Jak nie umiesz docenic Karlstroma to znaczy ze sie nie znasz na piłce
deceniam ze dobrze odbiera. za co wiecej mam go docenic ? moze mi powiesz to sie poznam na pilce
Jakim cudem Kochergin 0 powołań do kadry to mnie zastanawia
On jest Ukraincem.
Mało tego, ostatnio dostał powołanie 🙂
Nikogo z Legnicy? Ustawka…
Gdzie „wielki” srakow?
Na 2 i 5 miejscu, na was wystarczyło.
Ranking pomocnikow powinien sie dzielic na defensywnych, ofensywnych, oraz skrzydłowych prawych i lewych. Nie chciało wam sie po prostu nygusy !!!
A po co Ci ten ranking? Czytam to jak sie nudze, zeby sie pośmiać. W Weszlo nawet meczy nie oglądają bo pracują zdalnie a Stano tyle płaci ze nikogo nie stać na c+ czy viaplay. Wiec piszą co przeczytają na meczykach.
DMC, MC, OMC, Winger to dla was to samo. Sugeruję spędzić niedzielę z chatGPT i podpytać o co tu biega.

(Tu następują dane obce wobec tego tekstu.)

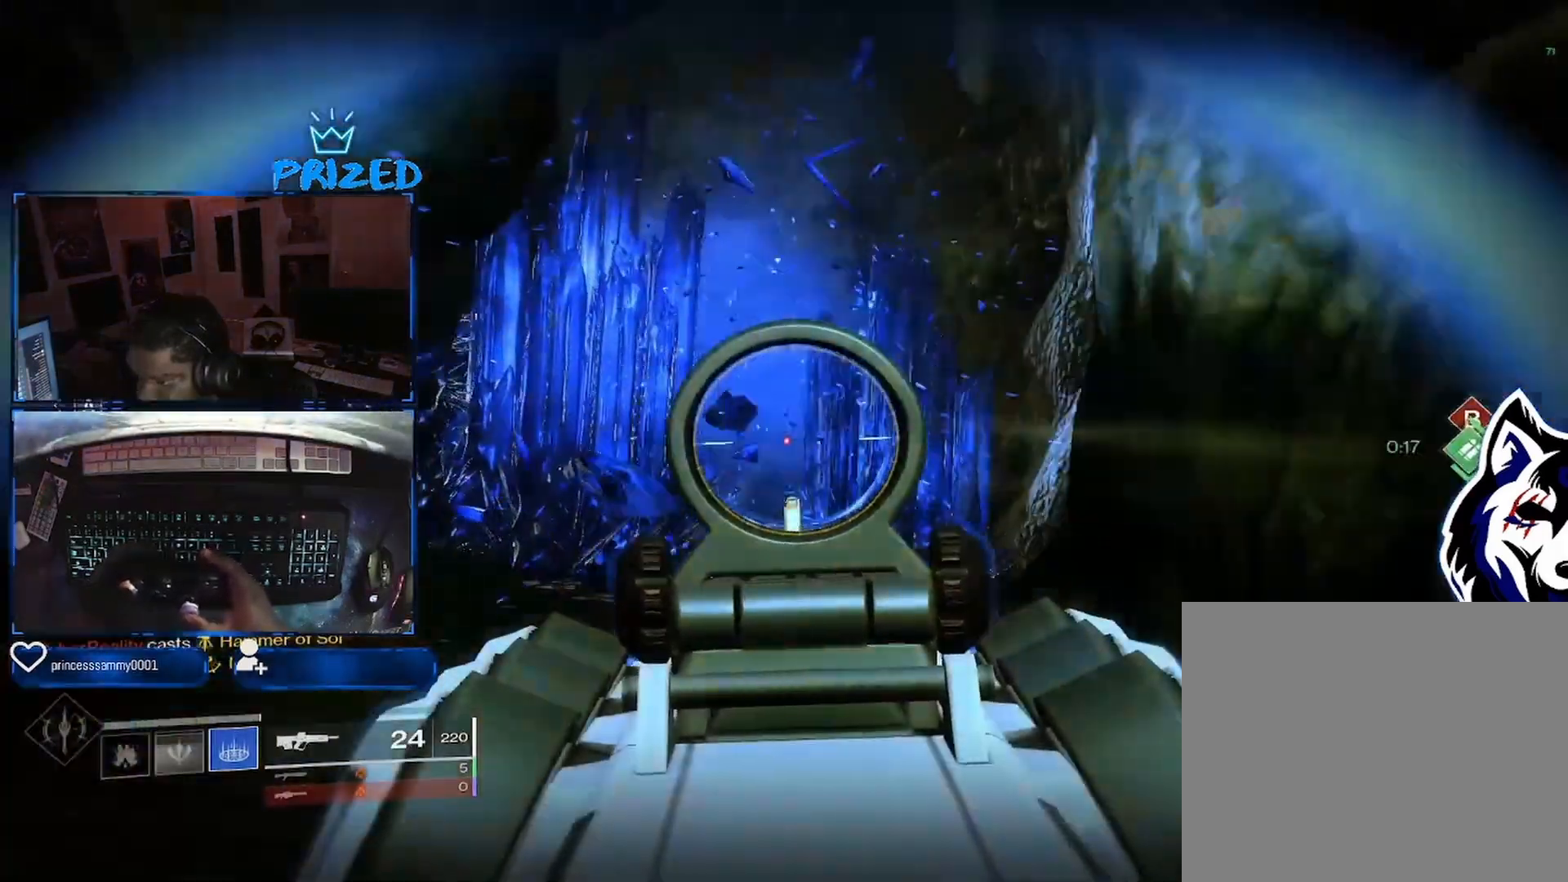
{"buttons": ["L2", "R2"], "left_stick": "left", "right_stick": "down-right", "events": [[83, "R2", "down"], [150, "right_stick", "down-right"], [200, "R2", "up"], [250, "R2", "down"], [417, "R2", "up"], [483, "R2", "down"]]}
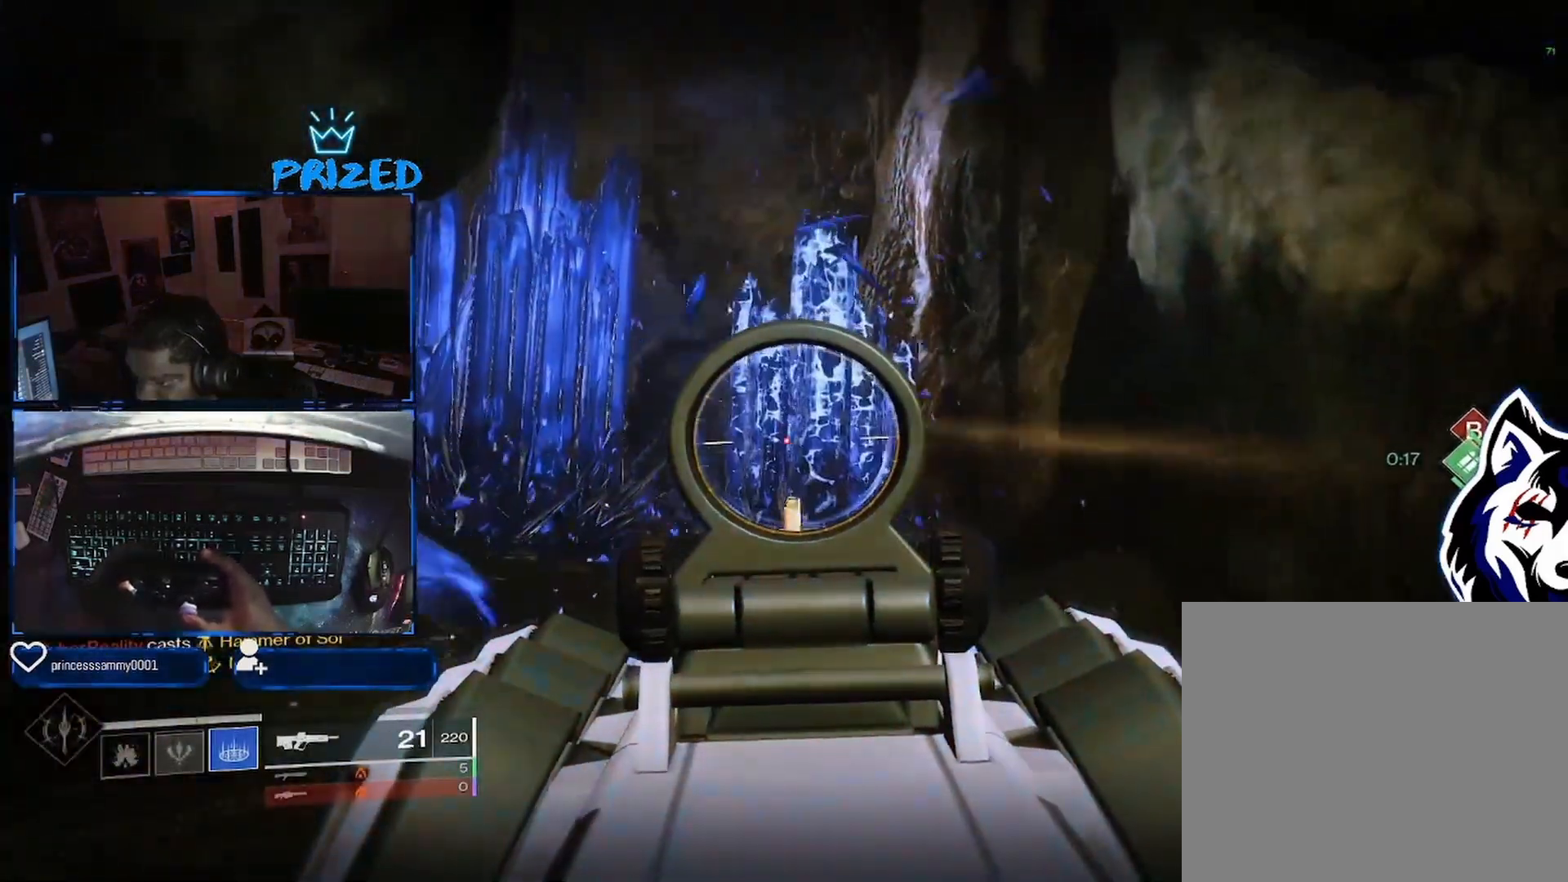
{"buttons": ["L3"], "left_stick": "up-left", "right_stick": "down-left", "events": [[350, "R2", "up"], [417, "L2", "up"], [417, "right_stick", "down-left"], [483, "L3", "down"], [483, "left_stick", "up-left"]]}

Ślisz hahaha. Wszędzie wcisną kalekę z genem przegrywa
Co cię boli? Czy aż tak cię to boli?
Słiza wykoleja koledzy starsi z Legii …Jedzą Josua jak się zajęli jego wychowaniem… Pójdzie śladem ich chamstwa. ,Podobnie jak kiedyś Furman i inni
Tyle komentarzy a nikt nie pyta co to jest „pianka silikonowa”. Może autorowi chodziło o „papierek lakmusowe”, nie pasuje ale kto wie. Ale pianka i jeszcze silikonowa? Jak Wy piszecie te artykuły?